Intestinal atresias are the product of a late intrauterine mesenteric vascular
accident (blood supply was not received by a portion of bowel) as attested by
Louw and Barnard in 1955. They are equally distributed from the ligament of
Treitz to the ileocecal junction. Colonic atresias are very rare. There is
proximal bowel dilatation, with distal (unused) micro-bowel. The diagnosis is
suspected with maternal history of polyhydramnios (the higher the atresia),
bilious vomiting, abdominal distension and obstipation. KUB shows “thumb-size”
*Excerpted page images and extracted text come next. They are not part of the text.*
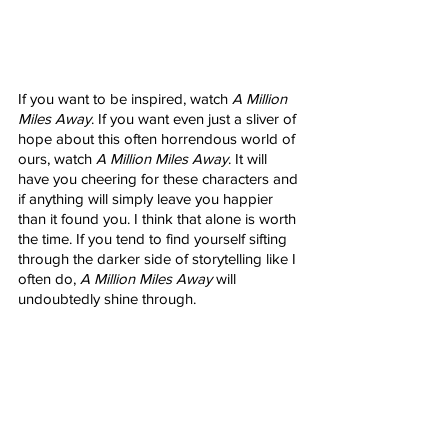
If you want to be inspired, watch 
A Million 
Miles Away
. If you want even just a sliver of 
hope about this often horrendous world of 
ours, watch 
A Million Miles Away
. It will 
have you cheering for these characters and 
if anything will simply leave you happier 
than it found you. I think that alone is worth 
the time. If you tend to find yourself sifting 
through the darker side of storytelling like I 
often do, 
A Million Miles Away
 will 
undoubtedly shine through.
dilated bowel loops, and barium enema a microcolon of disuse. Louw classified
them into: Type I: an intraluminal diaphragm with seromuscular continuity. Type
II: cord-like segment between the bowel blinds ends. Type IIIA: atresia with
complete separation of blind ends and V-shaped mesenteric defect (see figure),
the most commonly found. Type IIIB: jejunal atresia with extensive mesenteric
defect and distal ileum acquiring its blood supply entirely from a single
ileocolic artery. The distal bowel coils itself around the vessel, giving the
appearance of an "apple peel"deformity. Type IV: multiple atresias of the small
intestine. After preoperative stabilization (GI decompression, electrolytes
disturbances’ correction, antibiotherapy, and normothermia), treatment consists
of exploratory laparotomy, resection of proximal dilated intestine, and end to
oblique anastomosis in distal jejuno-ileal atresias. Tapering jejunoplasty with
anastomosis is preferred in proximal defects.